We are long since accustomed to Trump using his social media accounts to promote his often-strange opinions, but using them to foster a civil war in the streets is the stuff of malevolent conspiracy rather than settled power.

Paradoxically, the president brought to national attention by his role in a reality TV show has now run out of money to fund television adverts in the last crucial weeks of the campaign and may already have conceded swing states to Joe Biden.

If America is consumed by a presidency teetering on the brink of narcissistic breakdown then the politics of Westminster, maddening though they may be, are more engulfed in a very different kind of condition – corrupt cynicism.

Boris Johnson has announced a new way of engaging with an unsettled press corps, adopting the system already familiar in America where a press mandarin – probably the journalist Allegra Stratton – will field briefing questions. Superficially, it suggests a move towards Trump’s White House but much still separates the two regimes.

Trump is a full-blown narcissist, Johnson is still pursuing the dissembling idea that his government – led by Dominic Cummings – is the great disrupter, challenging orthodoxies and abandoning familiar ways of working.

It is a conceit that has led to their latest move, sabotaging trade negotiations with Europe and moving Britain towards a No-Deal Brexit, in what must surely signal the endgame for the UK Union.

Johnson’s woeful performances at Prime Minister’s Questions can only be explained by one of two things – either he arrives at the Houses of Parliament winging it and spectacularly unprepared for the monumental challenges sweeping around his premiership, or he is immune to criticism and so bloated by entitlement that he cannot grasp the breadth of the issues he is dealing with.

The Conservatives were once the law-and-order party and in decades gone by would be sticklers for the law, in the full knowledge that it was stacked in favour of their wider ambitions. Now a new kind of Tory is amongst us, one that is intoxicated with the concept of disruption and rule-bending.

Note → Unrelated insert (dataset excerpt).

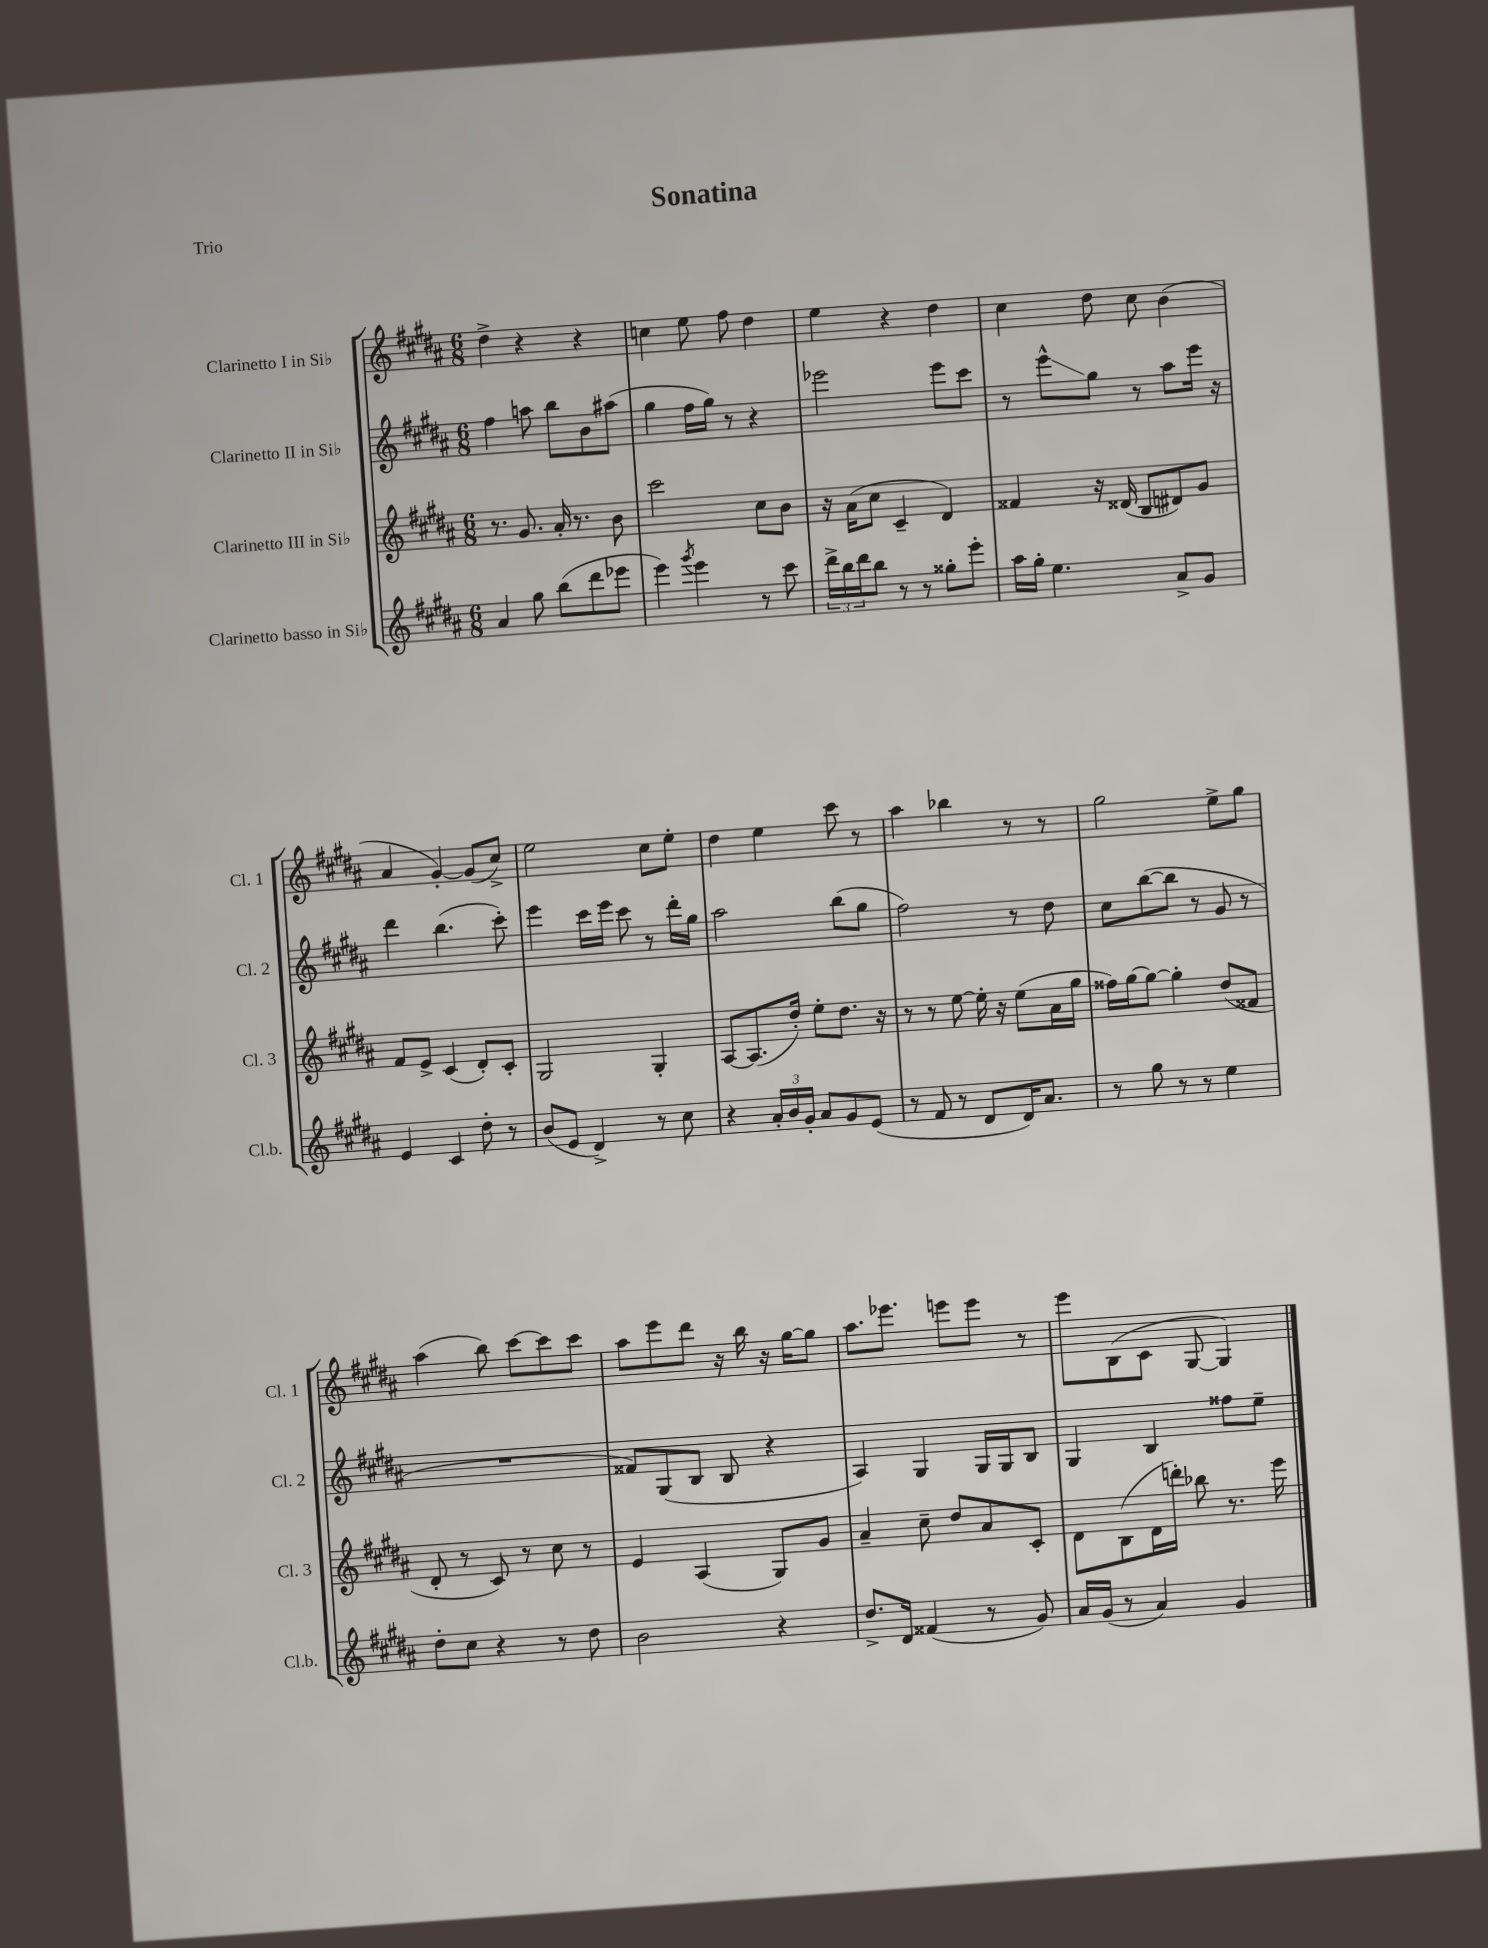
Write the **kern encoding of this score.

Johnson and Cummings have embarked on the No-Deal scenario in the belief that it would open the free-market prospect of a US-UK trade deal. Although chlorinated chicken has become the metaphor for the deal, many more barriers stand in the way, not least the great tormentor of all things English – the Irish.

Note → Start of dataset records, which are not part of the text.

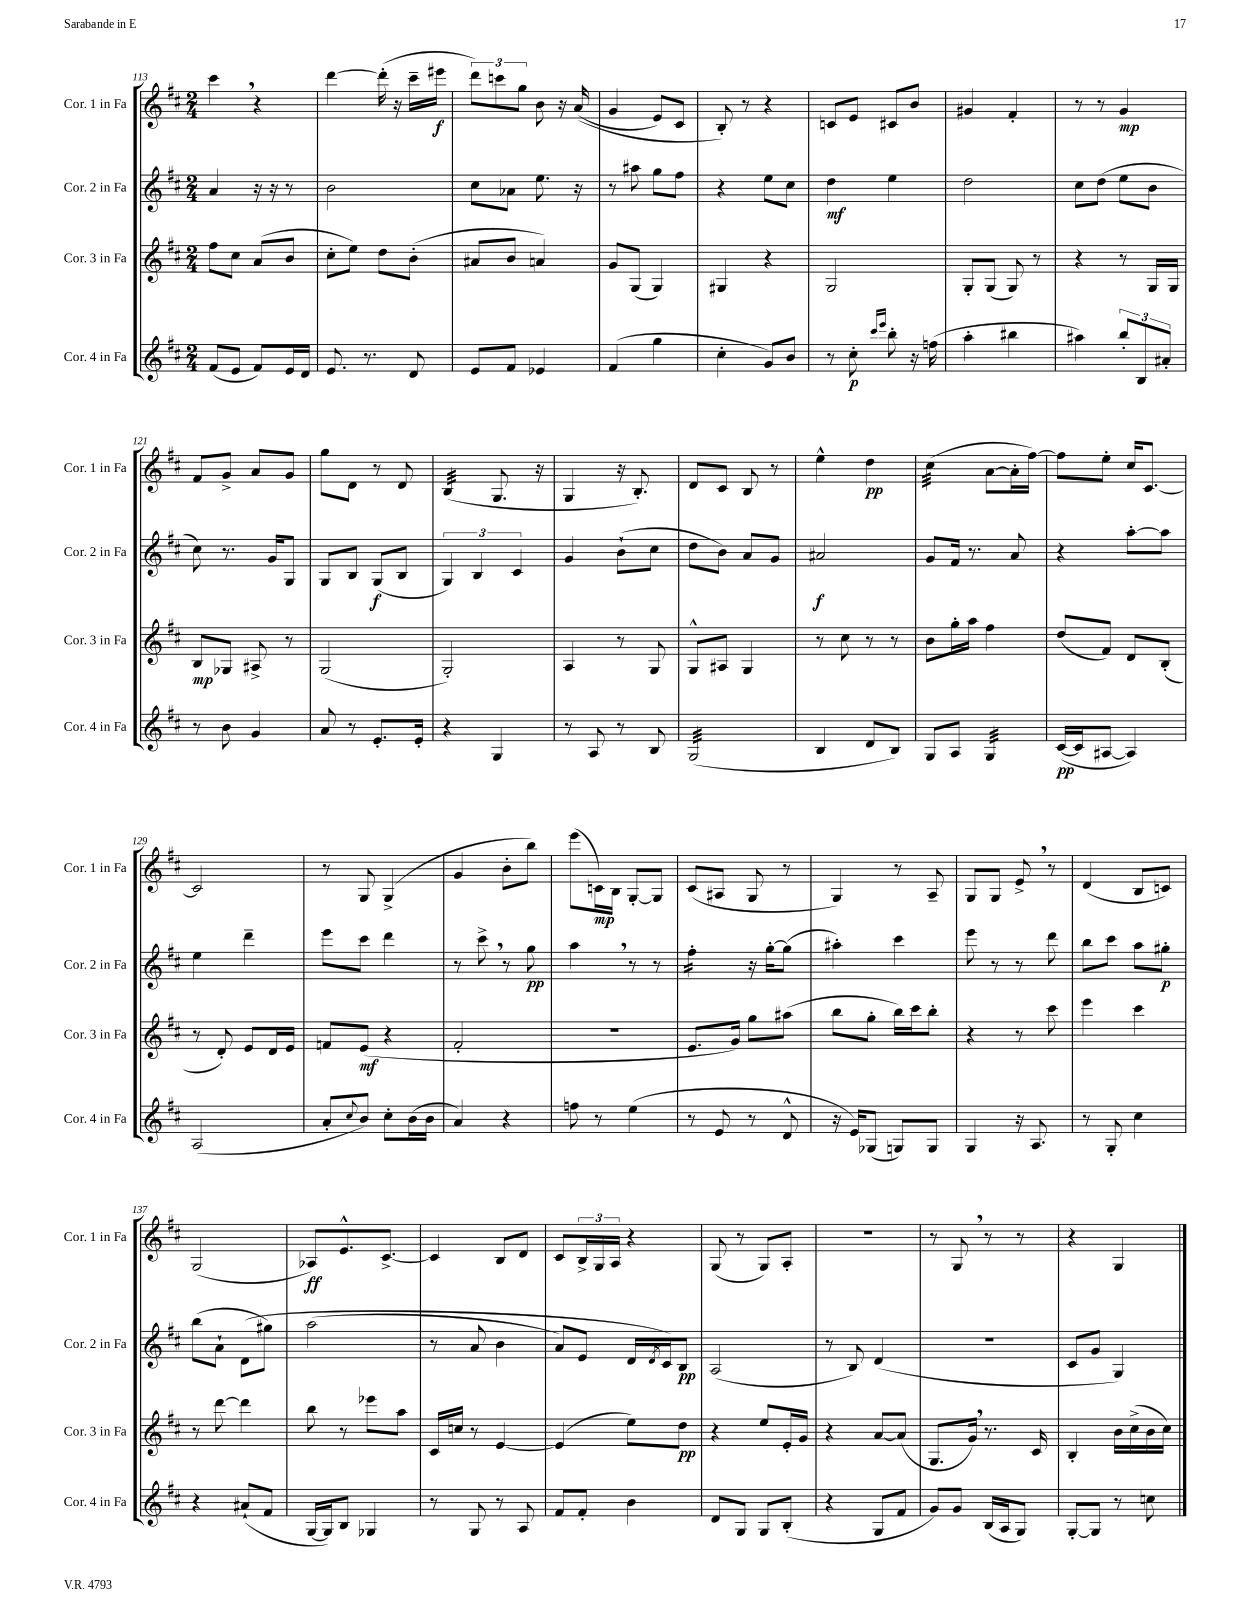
<<
\new StaffGroup <<
\new Staff = "s0" \with { instrumentName = "Cor. 1 in Fa" shortInstrumentName = "Cor. 1 in Fa" } {
    \clef treble \key d \major \numericTimeSignature \time 2/4
    cis'''4 \breathe r4 |
    d'''4~ d'''16-.( r16 cis'''16-- eis'''16\f |
    \tuplet 3/2 { d'''8) c'''8 g''8 } b'8 r16 a'16(\( |
    g'4 e'8) cis'8 |
    b8-.\) r8 r4 |
    c'8 e'8 cis'8 b'8 |
    gis'4 fis'4-. |
    r8 r8 g'4\mp |
    fis'8 g'8-> a'8 g'8 |
    g''8 d'8 r8 d'8 |
    b4:32( g8. r16 |
    g4 r16 b8.-.) |
    d'8 cis'8 b8 r8 |
    e''4-^ d''4\pp |
    cis''4:32( a'8~ a'16-. fis''16~) |
    fis''8 e''8-. cis''16 cis'8.~ |
    cis'2 |
    r8 g8 g4->( |
    g'4 b'8-. b''8) |
    e'''8( c'16\mp) b16 g8~-. g8 |
    cis'8( ais8 g8 r8 |
    g4) r8 a8-- |
    g8 g8 e'8-> \breathe r8 |
    d'4( b8 c'8) |
    g2( |
    aes8\ff) e'8.-^ cis'8.~-> |
    cis'4 b8 d'8 |
    cis'8 \tuplet 3/2 { b16-> g16 a16 } r4 |
    g8( r8 g8) a8-. |
    R2 |
    r8 g8 \breathe r8 r8 |
    r4 g4 \bar "|." |
}
\new Staff = "s1" \with { instrumentName = "Cor. 2 in Fa" shortInstrumentName = "Cor. 2 in Fa" } {
    \clef treble \key d \major \numericTimeSignature \time 2/4
    a'4 r16 r16 r8 |
    b'2 |
    cis''8 aes'8 e''8. r16 |
    r8 ais''8 g''8 fis''8 |
    r4 e''8 cis''8 |
    d''4\mf e''4 |
    d''2 |
    cis''8 d''8( e''8 b'8 |
    cis''8) r8. g'16 g8 |
    g8 b8 g8\f( b8 |
    \tuplet 3/2 { g4) b4 cis'4 } |
    g'4 b'8-!( cis''8 |
    d''8 b'8) a'8 g'8 |
    ais'2\f |
    g'8 fis'16 r8. a'8 |
    r4 a''8~-. a''8 |
    e''4 d'''4-- |
    e'''8 cis'''8 d'''4 |
    r8 cis'''8-> \breathe r8 g''8\pp |
    a''4 \breathe r8 r8 |
    fis''4:16-. r16 g''16~-. g''8( |
    ais''4-.) cis'''4 |
    e'''8 r8 r8 d'''8 |
    b''8 cis'''8 a''8 gis''8-.\p |
    b''8( a'8-! d'8\( gis''8) |
    a''2( |
    r8 a'8 b'4 |
    a'8) e'8 d'16 \acciaccatura { d'8 } cis'16\) b8\pp |
    a2( |
    r8 b8) d'4( |
    R2 |
    cis'8 g'8 g4) \bar "|." |
}
\new Staff = "s2" \with { instrumentName = "Cor. 3 in Fa" shortInstrumentName = "Cor. 3 in Fa" } {
    \clef treble \key d \major \numericTimeSignature \time 2/4
    fis''8 cis''8 a'8( b'8 |
    cis''8-. e''8) d''8 b'8-.( |
    ais'8 b'8 a'4) |
    g'8 g8( g4) |
    gis4 r4 |
    g2 |
    g8-. g8( g8) r8 |
    r4 r8 g16 g16 |
    b8\mp ges8 ais8-> r8 |
    g2( |
    g2-.) |
    a4 r8 g8 |
    g8-^ ais8 g4 |
    r8 cis''8 r8 r8 |
    b'8 g''16-. a''16 fis''4 |
    d''8( fis'8) d'8 b8-.( |
    r8 d'8-.) e'8 d'16 e'16 |
    f'8 e'8\mf( r4 |
    fis'2-. |
    r2 |
    e'8. g'16) g''8 ais''8( |
    b''8 g''8-. b''16) cis'''16 b''8-. |
    r4 r8 cis'''8 |
    e'''4 cis'''4 |
    r8 d'''8~ d'''4 |
    b''8 r8 ees'''8 a''8 |
    cis'16 c''16 r8 e'4~ |
    e'4( e''8) d''8\pp |
    r4 e''8 e'16-. g'16 |
    r4 a'8~ a'8( |
    g8. g'16) \breathe r8. cis'16 |
    b4-. b'16 cis''16->( b'16 cis''16) \bar "|." |
}
\new Staff = "s3" \with { instrumentName = "Cor. 4 in Fa" shortInstrumentName = "Cor. 4 in Fa" } {
    \clef treble \key d \major \numericTimeSignature \time 2/4
    fis'8( e'8 fis'8) e'16 d'16 |
    e'8. r8. d'8 |
    e'8 fis'8 ees'4 |
    fis'4( g''4 |
    cis''4-. g'8) b'8 |
    r8 cis''8-.\p \grace { cis'''16 e'''16 } b''8-. r16 f''16( |
    a''4-. bis''4 |
    ais''4) \tuplet 3/2 { b''8-. b8 ais'8-. } |
    r8 b'8 g'4 |
    a'8 r8 e'8.-. e'16-. |
    r4 g4 |
    r8 a8 r8 b8 |
    g2:32( |
    b4 d'8 b8) |
    g8 a8 g4:32 |
    cis'16~\pp( cis'16 ais8~ ais4) |
    a2( |
    a'8-. \appoggiatura { cis''8 } b'8) cis''8-. b'16( b'16 |
    a'4) r4 |
    f''8 r8 e''4( |
    r8 e'8 r8 d'8-^ |
    r16 e'16) ges8( g8) g8 |
    g4 r16 a8. |
    r8 g8-. cis''4 |
    r4 ais'8-!( fis'8 |
    g16~ g16) b8 ges4 |
    r8 g8 r8 a8 |
    fis'8 fis'8-. b'4 |
    d'8 g8 g8 b8-.( |
    r4 g8 fis'8 |
    g'8) g'8 b16( a16 g8) |
    g8~-. g8 r8 c''8 \bar "|." |
}
>>
>>
\layout { \context { \Score currentBarNumber = #113 } }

On Wednesday, Speaker of the House of Representatives Nancy Pelosi said that there is “absolutely no chance” of a US-UK trade deal passing through Congress if the Good Friday Agreement is undermined because the agreement is “the bedrock of peace in Northern Ireland”.

Disruptions can shift blockages with a system, but they can also unleash clouds of chaos and doubt out of which unintended consequences emerge.

Day by day, Scotland is witnessing further harm to its democracy and to its small but cherished parliament.

This has two direct impacts: it emboldens the many who have arrived at the point where independence is the next necessary stage in our development as a nation and for those still unconvinced each new disruption nudges them towards the liferaft.

Kim Kardashian will not have a vote nor will the life of cossetted narcissism play any role in our democracy, but what the culture she has helped spawn has done is show up the follies of a political system placing its faith in fame, celebrity and reality television.

Rather the cautious, flawed and often mundane politics of home than the Botox-filled narcissism of others.